Copy all of the records below line for line, changing nothing.
-- -- --
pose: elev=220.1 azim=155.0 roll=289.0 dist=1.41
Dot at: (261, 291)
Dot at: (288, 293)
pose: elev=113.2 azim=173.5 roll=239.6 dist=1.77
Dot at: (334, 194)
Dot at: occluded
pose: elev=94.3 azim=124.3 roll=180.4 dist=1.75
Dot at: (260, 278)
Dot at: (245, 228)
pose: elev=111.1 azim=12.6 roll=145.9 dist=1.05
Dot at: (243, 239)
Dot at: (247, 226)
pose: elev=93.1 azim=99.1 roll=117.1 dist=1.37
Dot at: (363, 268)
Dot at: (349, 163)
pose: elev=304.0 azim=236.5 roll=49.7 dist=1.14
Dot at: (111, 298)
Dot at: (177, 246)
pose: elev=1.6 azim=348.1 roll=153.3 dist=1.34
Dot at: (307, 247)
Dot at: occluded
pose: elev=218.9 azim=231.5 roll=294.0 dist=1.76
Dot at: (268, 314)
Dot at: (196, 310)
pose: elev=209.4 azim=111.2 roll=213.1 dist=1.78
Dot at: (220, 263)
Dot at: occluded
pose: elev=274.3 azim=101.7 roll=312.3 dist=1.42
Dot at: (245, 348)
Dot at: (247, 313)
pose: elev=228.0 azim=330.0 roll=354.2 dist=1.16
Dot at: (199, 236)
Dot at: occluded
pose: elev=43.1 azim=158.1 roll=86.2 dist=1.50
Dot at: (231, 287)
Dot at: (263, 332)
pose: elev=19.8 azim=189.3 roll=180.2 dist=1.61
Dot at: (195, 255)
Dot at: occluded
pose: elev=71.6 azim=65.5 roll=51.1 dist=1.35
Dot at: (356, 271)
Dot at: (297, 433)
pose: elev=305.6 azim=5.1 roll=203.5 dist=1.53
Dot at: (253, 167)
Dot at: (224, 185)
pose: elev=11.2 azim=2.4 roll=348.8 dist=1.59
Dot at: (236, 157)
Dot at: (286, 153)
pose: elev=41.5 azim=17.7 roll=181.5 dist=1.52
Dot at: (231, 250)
-- -- --
## Output of the task
pose: elev=220.1 azim=155.0 roll=289.0 dist=1.41
Dot at: (261, 291)
Dot at: (288, 293)
pose: elev=113.2 azim=173.5 roll=239.6 dist=1.77
Dot at: (334, 194)
Dot at: occluded
pose: elev=94.3 azim=124.3 roll=180.4 dist=1.75
Dot at: (260, 278)
Dot at: (245, 228)
pose: elev=111.1 azim=12.6 roll=145.9 dist=1.05
Dot at: (243, 239)
Dot at: (247, 226)
pose: elev=93.1 azim=99.1 roll=117.1 dist=1.37
Dot at: (363, 268)
Dot at: (349, 163)
pose: elev=304.0 azim=236.5 roll=49.7 dist=1.14
Dot at: (111, 298)
Dot at: (177, 246)
pose: elev=1.6 azim=348.1 roll=153.3 dist=1.34
Dot at: (307, 247)
Dot at: occluded
pose: elev=218.9 azim=231.5 roll=294.0 dist=1.76
Dot at: (268, 314)
Dot at: (196, 310)
pose: elev=209.4 azim=111.2 roll=213.1 dist=1.78
Dot at: (220, 263)
Dot at: occluded
pose: elev=274.3 azim=101.7 roll=312.3 dist=1.42
Dot at: (245, 348)
Dot at: (247, 313)
pose: elev=228.0 azim=330.0 roll=354.2 dist=1.16
Dot at: (199, 236)
Dot at: occluded
pose: elev=43.1 azim=158.1 roll=86.2 dist=1.50
Dot at: (231, 287)
Dot at: (263, 332)
pose: elev=19.8 azim=189.3 roll=180.2 dist=1.61
Dot at: (195, 255)
Dot at: occluded
pose: elev=71.6 azim=65.5 roll=51.1 dist=1.35
Dot at: (356, 271)
Dot at: (297, 433)
pose: elev=305.6 azim=5.1 roll=203.5 dist=1.53
Dot at: (253, 167)
Dot at: (224, 185)
pose: elev=11.2 azim=2.4 roll=348.8 dist=1.59
Dot at: (236, 157)
Dot at: (286, 153)
pose: elev=41.5 azim=17.7 roll=181.5 dist=1.52
Dot at: (231, 250)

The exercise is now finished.